Back Decent working conditions for security staff at the San José embassy

The security sector in Costa Rica has a bad reputation. The sector is well-regulated by law, but poor enforcement results in poor compliance. Workers are regularly exploited, working long days for low wages or without a written employment contract. When in 2017 the embassy needed to contract a new security firm, it was time to take action against the poor employment conditions in this sector.


Ambassadeur Christine Pirenne met bewaker residentie

Summary:

  • Project: Security of the embassy and two residences
  • Duration: 2 years, with two one-year extensions possible (2017-2021)
  • Contract value: around €14,000 per month
  • Parties involved: operational manager Martin Kas, in collaboration with the Financial Service Organisation (FSO)
  • Special details: attention to gender equality and diversity, and decent pay and working hours

 

Decent working hours and wages
In Costa Rica, people are not allowed to work more than 48 hours a week. But this is only the case on paper. Security guards sometimes work on several projects, or have a second job with another company. To prevent exploitation of security guards, the mission included a requirement in the procurement notice that employees would have to be issued with contracts not exceeding 48 hours a week, and would seldom be required to work overtime. They would also work exclusively for the embassy.
This proved successful: the current guards earn a decent salary, higher than the minimum wage. They all have an employment contract and work normal hours, with no double shifts. But when one of the security guards was spotted wearing the uniform of a different security firm, the embassy decided to give the supplier a good talking to. It turned out they were not aware he was moonlighting and took immediate action.

Diversity and gender equality
In order to create more job opportunities for women, the companies invited to submit tenders were asked to include a plan of action for achieving more diversity in their workforce.
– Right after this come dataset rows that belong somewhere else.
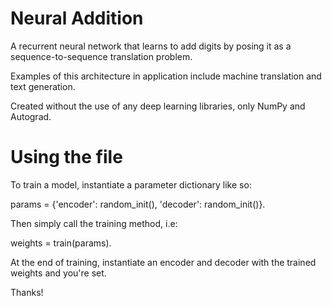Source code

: # Neural Addition

A recurrent neural network that learns to add digits by posing it as a sequence-to-sequence translation problem.

Examples of this architecture in application include machine translation and text generation.

Created without the use of any deep learning libraries, only NumPy and Autograd.

# Using the file

To train a model, instantiate a parameter dictionary like so:

params = {'encoder': random_init(), 'decoder': random_init()}.

Then simply call the training method, i.e:

weights = train(params).

At the end of training, instantiate an encoder and decoder with the trained weights and you're set.

Thanks!

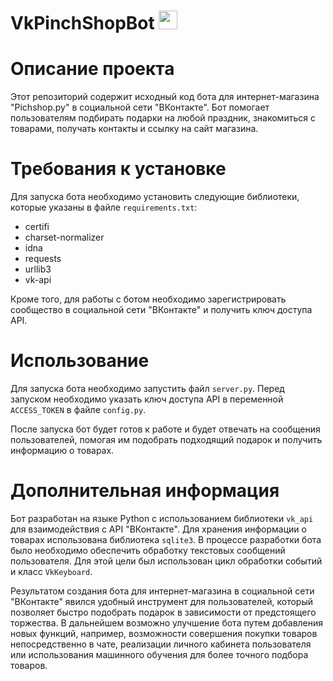 <h1>
  VkPinchShopBot
  <img src="https://media.giphy.com/media/H9M7lvORlmeFmvGoqY/giphy.gif" width="30px"/>
</h1>

# Описание проекта

Этот репозиторий содержит исходный код бота для интернет-магазина "Pichshop.ру" в социальной сети "ВКонтакте". Бот помогает пользователям подбирать подарки на любой праздник, знакомиться с товарами, получать контакты и ссылку на сайт магазина.

# Требования к установке

Для запуска бота необходимо установить следующие библиотеки, которые указаны в файле `requirements.txt`:

- certifi
- charset-normalizer
- idna
- requests
- urllib3
- vk-api

Кроме того, для работы с ботом необходимо зарегистрировать сообщество в социальной сети "ВКонтакте" и получить ключ доступа API.

# Использование

Для запуска бота необходимо запустить файл `server.py`. Перед запуском необходимо указать ключ доступа API в переменной `ACCESS_TOKEN` в файле `config.py`.

После запуска бот будет готов к работе и будет отвечать на сообщения пользователей, помогая им подобрать подходящий подарок и получить информацию о товарах.

# Дополнительная информация

Бот разработан на языке Python с использованием библиотеки `vk_api` для взаимодействия с API "ВКонтакте". Для хранения информации о товарах использована библиотека `sqlite3`. В процессе разработки бота было необходимо обеспечить обработку текстовых сообщений пользователя. Для этой цели был использован цикл обработки событий и класс `VkKeyboard`.

Результатом создания бота для интернет-магазина в социальной сети "ВКонтакте" явился удобный инструмент для пользователей, который позволяет быстро подобрать подарок в зависимости от предстоящего торжества. В дальнейшем возможно улучшение бота путем добавления новых функций, например, возможности совершения покупки товаров непосредственно в чате, реализации личного кабинета пользователя или использования машинного обучения для более точного подбора товаров.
"The team of guards should be as diverse as possible and companies will explain in their proposal how they strive to achieve a gender balance in the team.”

This criterion proved to be more of a bottleneck. The number of tenders received was disappointing, so that the embassy couldn’t be too choosy. The company that was awarded the contract stated that they were working on a better gender balance in their team, but that there are simply not enough women security guards. And the few women who do work in this sector seldom speak English – another procurement requirement.

Aandachtspunten en tips

  • Adapt your requirements to what is feasible locally. Otherwise you run the risk of receiving no bids at all.
  • Once the contract has been awarded, check that the supplier is complying with agreements. Ask for wage slips, and talk to the employees. Ask them whether they are being paid on time and whether they are required to work a second job. Find out if there are other issues.
  • Practise what you preach: when it comes to a living wage, BZ itself still has a way to go. An internal study showed that the salary scales for local staff at the San José embassy didn’t all comply with the norm. The mission is now ensuring that all local staff are paid at least a living wage.
  • To conclude: be aware that if BZ requires a supplier to pay its employees more than a competitive wage, they will probably be too expensive for the supplier to keep on once the contract with BZ ends. Paying a decent salary is a step in the right direction, but it would be a mistake to think that BZ has improved these people’s lives for good.